Objective » Return each line of the entries below that contains the string "author". Matching is case-sensitive.

Data for the task »
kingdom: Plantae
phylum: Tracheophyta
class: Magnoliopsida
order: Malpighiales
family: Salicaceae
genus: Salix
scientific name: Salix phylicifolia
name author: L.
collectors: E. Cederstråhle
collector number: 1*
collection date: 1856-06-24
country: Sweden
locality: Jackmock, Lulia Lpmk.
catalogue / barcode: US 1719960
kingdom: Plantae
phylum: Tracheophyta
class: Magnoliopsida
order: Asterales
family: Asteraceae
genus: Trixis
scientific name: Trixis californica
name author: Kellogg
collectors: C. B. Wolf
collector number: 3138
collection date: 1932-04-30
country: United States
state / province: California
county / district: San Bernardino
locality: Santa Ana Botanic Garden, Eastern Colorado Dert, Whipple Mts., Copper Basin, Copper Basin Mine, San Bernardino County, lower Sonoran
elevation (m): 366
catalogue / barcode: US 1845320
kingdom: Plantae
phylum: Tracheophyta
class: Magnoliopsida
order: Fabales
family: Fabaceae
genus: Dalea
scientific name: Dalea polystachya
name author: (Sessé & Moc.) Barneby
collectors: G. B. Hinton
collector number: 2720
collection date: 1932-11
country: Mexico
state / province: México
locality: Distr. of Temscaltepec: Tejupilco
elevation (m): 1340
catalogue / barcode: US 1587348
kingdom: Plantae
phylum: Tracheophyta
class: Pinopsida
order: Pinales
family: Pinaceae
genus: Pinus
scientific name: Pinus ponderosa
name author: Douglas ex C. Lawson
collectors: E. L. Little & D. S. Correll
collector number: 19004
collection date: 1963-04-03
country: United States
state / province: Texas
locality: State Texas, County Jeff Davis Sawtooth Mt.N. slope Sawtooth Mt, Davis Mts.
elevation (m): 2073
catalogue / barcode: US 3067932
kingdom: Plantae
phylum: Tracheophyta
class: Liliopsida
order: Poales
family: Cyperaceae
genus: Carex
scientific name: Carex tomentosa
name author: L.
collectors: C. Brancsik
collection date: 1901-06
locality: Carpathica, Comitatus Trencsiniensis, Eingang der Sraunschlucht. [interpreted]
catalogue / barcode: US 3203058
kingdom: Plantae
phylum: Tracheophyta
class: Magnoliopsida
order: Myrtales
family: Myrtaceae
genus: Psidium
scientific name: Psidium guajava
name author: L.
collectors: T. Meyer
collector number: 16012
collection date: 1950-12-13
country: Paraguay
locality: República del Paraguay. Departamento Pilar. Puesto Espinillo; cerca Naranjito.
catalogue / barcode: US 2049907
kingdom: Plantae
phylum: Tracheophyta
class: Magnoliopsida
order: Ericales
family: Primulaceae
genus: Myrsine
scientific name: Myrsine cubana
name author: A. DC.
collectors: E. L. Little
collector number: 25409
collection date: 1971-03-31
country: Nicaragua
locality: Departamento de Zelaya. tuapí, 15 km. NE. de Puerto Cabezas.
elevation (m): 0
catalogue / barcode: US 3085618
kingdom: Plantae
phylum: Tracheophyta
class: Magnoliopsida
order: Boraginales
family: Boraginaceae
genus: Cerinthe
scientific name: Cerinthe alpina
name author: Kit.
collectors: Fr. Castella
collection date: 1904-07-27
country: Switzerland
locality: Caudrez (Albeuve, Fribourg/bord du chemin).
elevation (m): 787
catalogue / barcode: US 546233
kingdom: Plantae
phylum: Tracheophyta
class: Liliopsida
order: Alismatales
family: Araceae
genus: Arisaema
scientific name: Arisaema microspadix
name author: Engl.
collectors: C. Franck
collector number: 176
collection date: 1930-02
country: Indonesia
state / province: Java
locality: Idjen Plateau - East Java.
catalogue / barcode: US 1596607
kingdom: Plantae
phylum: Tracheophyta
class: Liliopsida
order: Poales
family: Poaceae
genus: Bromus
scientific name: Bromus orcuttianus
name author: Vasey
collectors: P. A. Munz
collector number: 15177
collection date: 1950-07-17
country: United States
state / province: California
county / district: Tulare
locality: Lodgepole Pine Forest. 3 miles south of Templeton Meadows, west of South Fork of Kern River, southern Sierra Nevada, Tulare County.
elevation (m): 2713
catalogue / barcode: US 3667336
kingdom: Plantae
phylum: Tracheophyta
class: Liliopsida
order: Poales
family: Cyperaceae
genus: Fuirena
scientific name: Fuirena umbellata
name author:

The output »
name author: L.
name author: Kellogg
name author: (Sessé & Moc.) Barneby
name author: Douglas ex C. Lawson
name author: L.
name author: L.
name author: A. DC.
name author: Kit.
name author: Engl.
name author: Vasey
name author:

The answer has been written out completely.